The ecotone of a traditional college
class would be the first and last few minutes of the class session, when
students are walking in the door from their busy lives outside of the
classroom—coming from meals with friends, from exercise or sports activities,
from socializing either in person or through their phones—and entering this
more formal learning space. Too often these first and last minutes of class are
frittered away with administrative details, hurried reminders about due dates
or admonitions about upcoming assignments. But what if we saw those ecotones of
the classroom exactly as we saw them in the natural world—as especially rich
and fertile periods, ones in which we can begin and end the process of
promoting deep learning for our students?
Two key cognitive activities seem to
me especially promising in terms of their ability to maximize student learning
in the ecotones of higher education: predicting and retrieving.
Predicting.
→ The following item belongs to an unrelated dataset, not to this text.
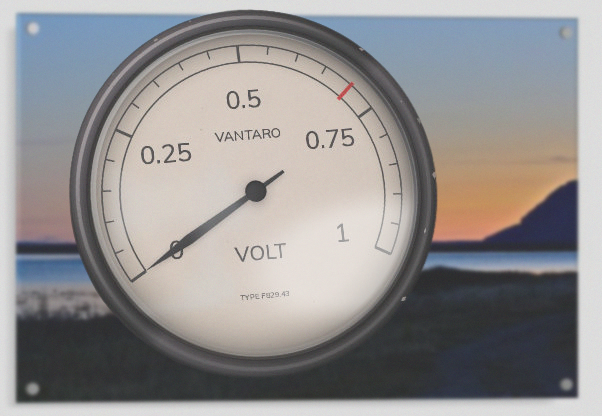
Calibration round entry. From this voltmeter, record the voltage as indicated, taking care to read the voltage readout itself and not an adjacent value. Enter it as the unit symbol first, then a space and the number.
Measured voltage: V 0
In a 2009 article in the Journal of Experimental
Psychology, Kornell, Hays, and Bjork describe a series of experiments in
which they gave participants test questions on subject matter before they had
the opportunity to study or learn it correctly. One of their interests was
determining whether incorrect answers on a pre-test—which are likely to happen
when the subjects have not yet been exposed to the material—would create
further difficulties for the learner down the line. In other words, if learners
give a wrong answer on a pre-test, will that answer stick in their heads and
make them more likely to repeat it on subsequent exams?
Not only did the researchers
discover that wrong answers on pre-tests do not interfere with subsequent
learning—they also discovered that asking learners questions about subject
matter before they learned it actually improved their performance on
subsequent tests. The authors speculate that this happens because an initial
attempt to construct a response to a question “create[s] a fertile context for
encoding the answer when it is presented.” In other words, the learner
confronted with a difficult question marshals associated ideas and facts in
their effort to come up with an answer; in doing so, she prepares a “fertile context”
which enables her to learn the true answer more deeply when she hears it.
The activity of prediction seems
tailor-made for the edges of a class period. In the opening moments, we can ask
students to make predictions about problems that will be solved in class, about
how theories from last night’s reading might apply to current events, or about
how an experiment will turn out. In the closing moments, we can ask them to
speculate about how the novel they are finishing for the next class will end, about
how the theory presented today might be critiqued in a subsequent class, or
about how a course concept might predict future political events.